According to the Australian Institute of Health and Welfare, smoking vastly increases the risk of developing chronic obstructive pulmonary disease and reduced lung function. The evidence clearly shows that passive smoking also causes lower respiratory illnesses in children and lung cancer in adults. It also contributes to the symptoms of asthma in children. The evidence also shows that the risk of heart attack or death from coronary heart disease is 24 per cent higher in non-smokers living with a smoker. That is evidence drawn from a scientific information paper from the National Health and Medical Research Council in 1997. I do not think that the facts are in dispute. I think everybody in this Assembly and in the community will be well aware of the insidious effects of tobacco smoking.

As I said, the opposition does support the legislation and its objectives. We believe there is great value in minimising as much as possible both workers’ and the public’s exposure to tobacco smoke. As well as sending a strong message to young people that smoking is not fashionable, it does cause a number of health problems for people—both for themselves and for others.

In proposing the restrictions, however, it is worth looking at the impact they will have for businesses as well as examining how they can be practically implemented on the ground. We are, therefore, supportive of the designated outdoor smoking area provisions, the DOSA provisions, as outlined in new section 9F, which allows for up to 50 per cent of a venue’s outdoor area to be designated as a smoking area as well as the strict requirements that apply to DOSAs. We also believe that the provision to allow DOSA balances the need to further reduce the community’s exposure to environmental tobacco smoke against the needs of business and, indeed, of smokers themselves.

The requirements for venues that establish a DOSA to also produce a smoking management plan is a step forward, and we support it. But we do note that this is an increase in the red tape that is being imposed increasingly on our businesses here in the ACT. I flag now that I will be proposing an amendment that will aim to make this legislation more effective and more practical in its implementation in smaller venues. We will come to that later.

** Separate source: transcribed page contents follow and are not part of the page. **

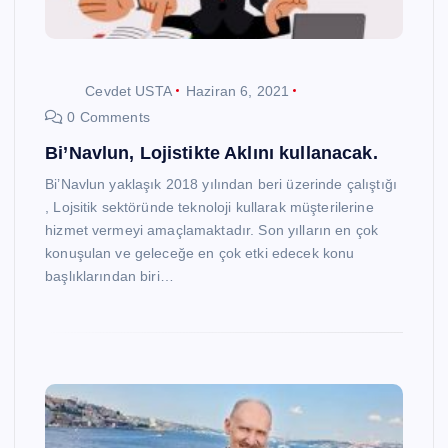
Cevdet USTA
Haziran 6, 2021
0 Comments
Bi’Navlun, Lojistikte Aklını kullanacak.
Bi’Navlun yaklaşık 2018 yılından beri üzerinde çalıştığı
, Lojsitik sektöründe teknoloji kullarak müşterilerine
hizmet vermeyi amaçlamaktadır. Son yılların en çok
konuşulan ve geleceğe en çok etki edecek konu
başlıklarından biri…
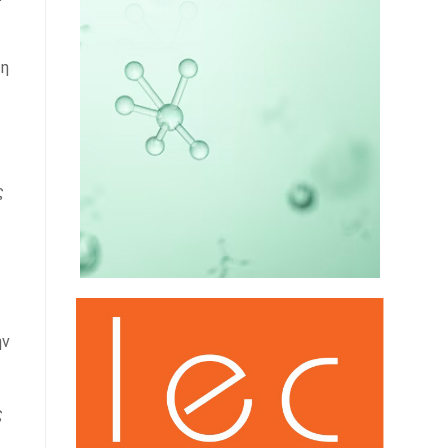
τη
ς
ην
ς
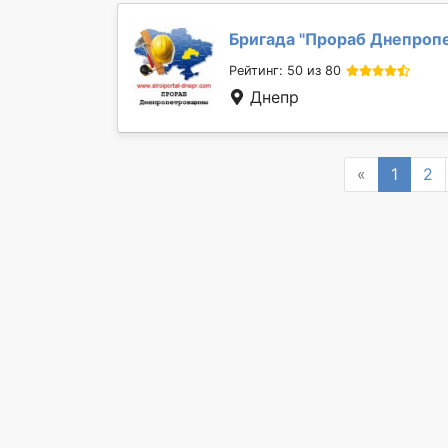
Бригада "
Прораб Днепроп
Рейтинг: 50 из 80
Днепр
Previous
«
1
2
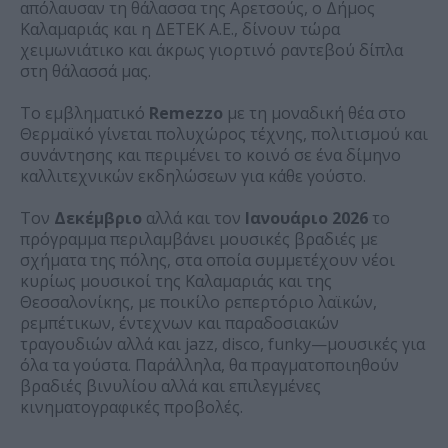
απόλαυσαν τη θάλασσα της Αρετσούς, ο Δήμος
Καλαμαριάς και η ΔΕΤΕΚ Α.Ε., δίνουν τώρα
χειμωνιάτικο και άκρως γιορτινό ραντεβού δίπλα
στη θάλασσά μας.
Το εμβληματικό
Remezzo
με τη μοναδική θέα στο
Θερμαϊκό γίνεται πολυχώρος τέχνης, πολιτισμού και
συνάντησης και περιμένει το κοινό σε ένα δίμηνο
καλλιτεχνικών εκδηλώσεων για κάθε γούστο.
Τον
Δεκέμβριο
αλλά και τον
Ιανουάριο 2026
το
πρόγραμμα περιλαμβάνει μουσικές βραδιές με
σχήματα της πόλης, στα οποία συμμετέχουν νέοι
κυρίως μουσικοί της Καλαμαριάς και της
Θεσσαλονίκης, με ποικίλο ρεπερτόριο λαϊκών,
ρεμπέτικων, έντεχνων και παραδοσιακών
τραγουδιών αλλά και jazz, disco, funky—μουσικές για
όλα τα γούστα. Παράλληλα, θα πραγματοποιηθούν
βραδιές βινυλίου αλλά και επιλεγμένες
κινηματογραφικές προβολές.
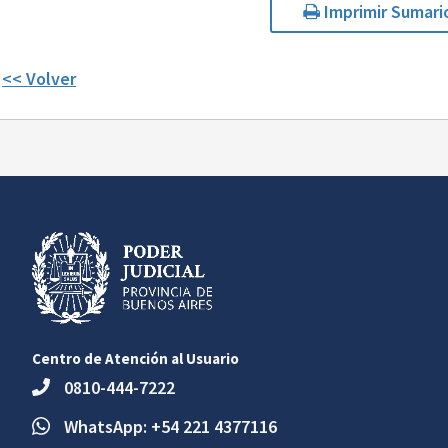
Imprimir Sumari
<< Volver
Centro de Atención al Usuario
0810-444-7222
WhatsApp: +54 221 4377116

I think that there is a balance to be achieved in the community between the effects of smoking, the practical implementation of reductions and the effect on small business. Indeed, I think that you have at one extreme the ability to say there will be no smoking at all—outlaw it in our community—and at the other end is probably where we were not that long ago, saying you can just smoke at will wherever you like.

I think that the government has put forward a reasonable bill in trying to find a happy medium. This can actually reduce the amount of smoking and also make sure that we are doing it in a practical way without unduly impinging either on people’s rights or pushing people to a point of a view where smoking becomes an illegal product, thus giving rise to the sorts of problems that we see with prohibition.